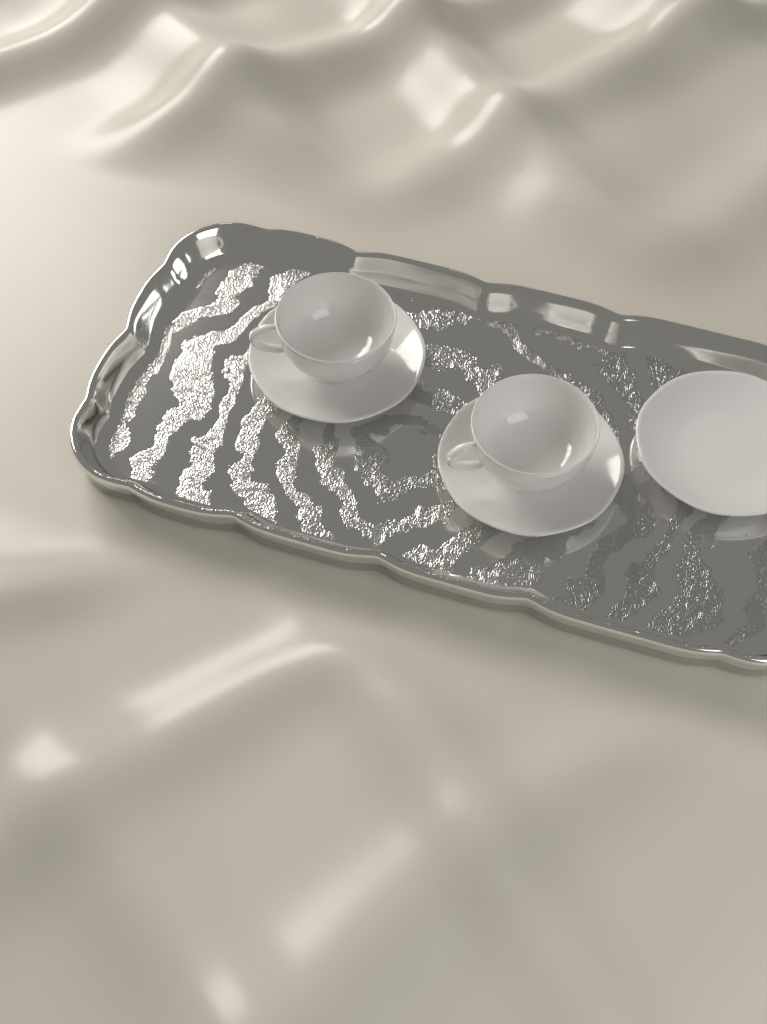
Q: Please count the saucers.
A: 3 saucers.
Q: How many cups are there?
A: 2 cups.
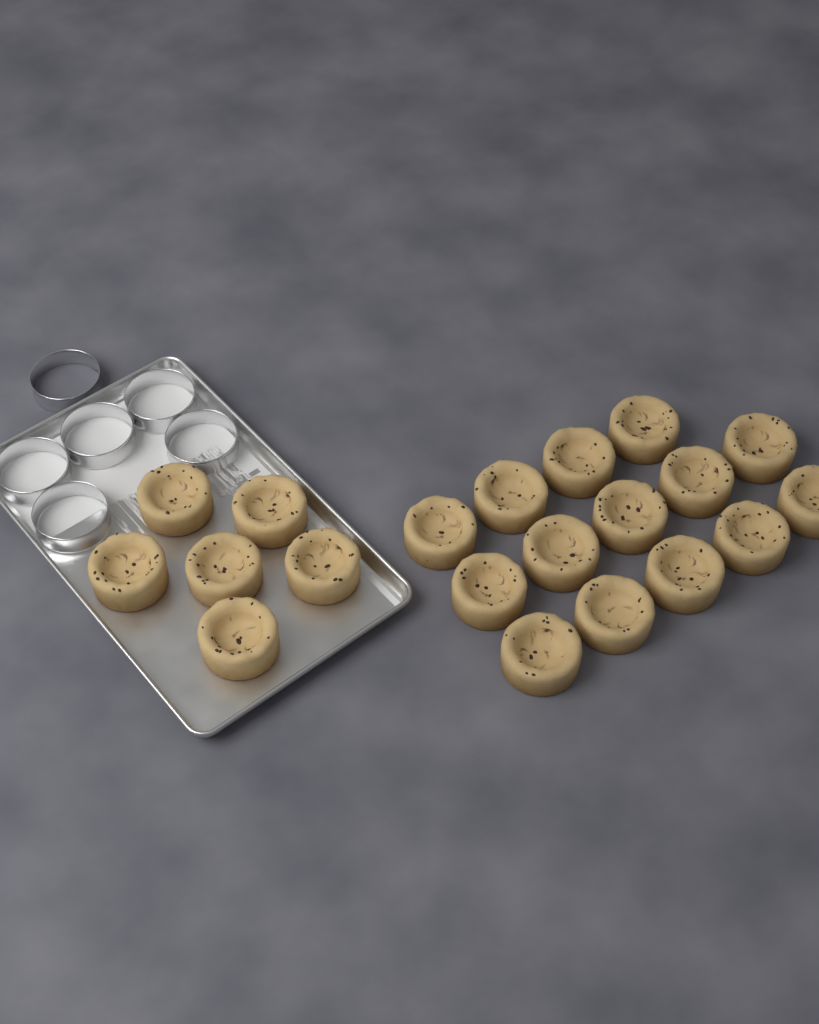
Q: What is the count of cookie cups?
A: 20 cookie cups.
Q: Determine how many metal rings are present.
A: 6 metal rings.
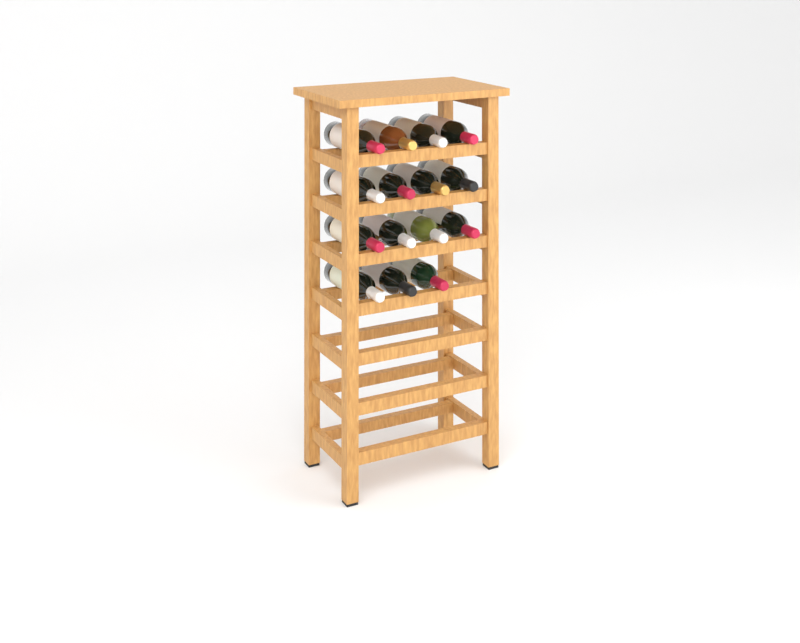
───
*What this task involves*. Can you return all of the lines above word for word, leaving out the pictures?

*Answer for the task*.
Q: Please count the saucers.
A: 3 saucers.
Q: How many cups are there?
A: 2 cups.
Q: What is the count of cookie cups?
A: 20 cookie cups.
Q: Determine how many metal rings are present.
A: 6 metal rings.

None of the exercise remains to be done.